» **WORK INSTRUCTIONS**
Output the records exactly. Include every line.

Document understanding data:
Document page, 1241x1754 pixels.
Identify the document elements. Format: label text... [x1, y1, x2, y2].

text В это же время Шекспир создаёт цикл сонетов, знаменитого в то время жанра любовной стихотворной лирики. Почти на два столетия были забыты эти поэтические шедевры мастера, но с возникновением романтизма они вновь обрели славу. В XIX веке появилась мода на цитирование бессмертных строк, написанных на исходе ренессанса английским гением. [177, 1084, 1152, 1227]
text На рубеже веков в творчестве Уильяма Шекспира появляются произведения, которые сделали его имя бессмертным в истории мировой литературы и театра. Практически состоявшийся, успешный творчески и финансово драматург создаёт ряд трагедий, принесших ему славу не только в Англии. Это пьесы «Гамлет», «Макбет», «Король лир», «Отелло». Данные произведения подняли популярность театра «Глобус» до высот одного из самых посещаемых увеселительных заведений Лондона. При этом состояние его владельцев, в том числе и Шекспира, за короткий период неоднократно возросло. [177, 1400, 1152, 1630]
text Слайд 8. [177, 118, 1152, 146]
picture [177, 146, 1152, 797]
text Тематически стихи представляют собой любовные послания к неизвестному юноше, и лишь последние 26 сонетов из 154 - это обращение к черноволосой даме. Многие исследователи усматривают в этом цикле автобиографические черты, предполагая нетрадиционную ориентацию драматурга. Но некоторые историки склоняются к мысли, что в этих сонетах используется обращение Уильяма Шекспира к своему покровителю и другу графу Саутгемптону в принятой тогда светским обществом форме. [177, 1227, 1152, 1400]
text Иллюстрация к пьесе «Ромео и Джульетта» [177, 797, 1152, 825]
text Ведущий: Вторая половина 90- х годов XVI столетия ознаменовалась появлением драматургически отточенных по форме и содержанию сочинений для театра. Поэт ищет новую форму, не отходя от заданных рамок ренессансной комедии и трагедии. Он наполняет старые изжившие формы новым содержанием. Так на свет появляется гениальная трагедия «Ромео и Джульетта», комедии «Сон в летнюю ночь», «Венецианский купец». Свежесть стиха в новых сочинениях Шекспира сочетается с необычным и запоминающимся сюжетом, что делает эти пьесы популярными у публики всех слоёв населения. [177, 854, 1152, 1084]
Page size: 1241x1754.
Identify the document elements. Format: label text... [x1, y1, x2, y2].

» **SOLUTION FOR THIS PROBLEM**
Document page, 1241x1754 pixels.
Identify the document elements. Format: label text... [x1, y1, x2, y2].

text В это же время Шекспир создаёт цикл сонетов, знаменитого в то время жанра любовной стихотворной лирики. Почти на два столетия были забыты эти поэтические шедевры мастера, но с возникновением романтизма они вновь обрели славу. В XIX веке появилась мода на цитирование бессмертных строк, написанных на исходе ренессанса английским гением. [177, 1084, 1152, 1227]
text На рубеже веков в творчестве Уильяма Шекспира появляются произведения, которые сделали его имя бессмертным в истории мировой литературы и театра. Практически состоявшийся, успешный творчески и финансово драматург создаёт ряд трагедий, принесших ему славу не только в Англии. Это пьесы «Гамлет», «Макбет», «Король лир», «Отелло». Данные произведения подняли популярность театра «Глобус» до высот одного из самых посещаемых увеселительных заведений Лондона. При этом состояние его владельцев, в том числе и Шекспира, за короткий период неоднократно возросло. [177, 1400, 1152, 1630]
text Слайд 8. [177, 118, 1152, 146]
picture [177, 146, 1152, 797]
text Тематически стихи представляют собой любовные послания к неизвестному юноше, и лишь последние 26 сонетов из 154 - это обращение к черноволосой даме. Многие исследователи усматривают в этом цикле автобиографические черты, предполагая нетрадиционную ориентацию драматурга. Но некоторые историки склоняются к мысли, что в этих сонетах используется обращение Уильяма Шекспира к своему покровителю и другу графу Саутгемптону в принятой тогда светским обществом форме. [177, 1227, 1152, 1400]
text Иллюстрация к пьесе «Ромео и Джульетта» [177, 797, 1152, 825]
text Ведущий: Вторая половина 90- х годов XVI столетия ознаменовалась появлением драматургически отточенных по форме и содержанию сочинений для театра. Поэт ищет новую форму, не отходя от заданных рамок ренессансной комедии и трагедии. Он наполняет старые изжившие формы новым содержанием. Так на свет появляется гениальная трагедия «Ромео и Джульетта», комедии «Сон в летнюю ночь», «Венецианский купец». Свежесть стиха в новых сочинениях Шекспира сочетается с необычным и запоминающимся сюжетом, что делает эти пьесы популярными у публики всех слоёв населения. [177, 854, 1152, 1084]
Page size: 1241x1754.
Identify the document elements. Format: label text... [x1, y1, x2, y2].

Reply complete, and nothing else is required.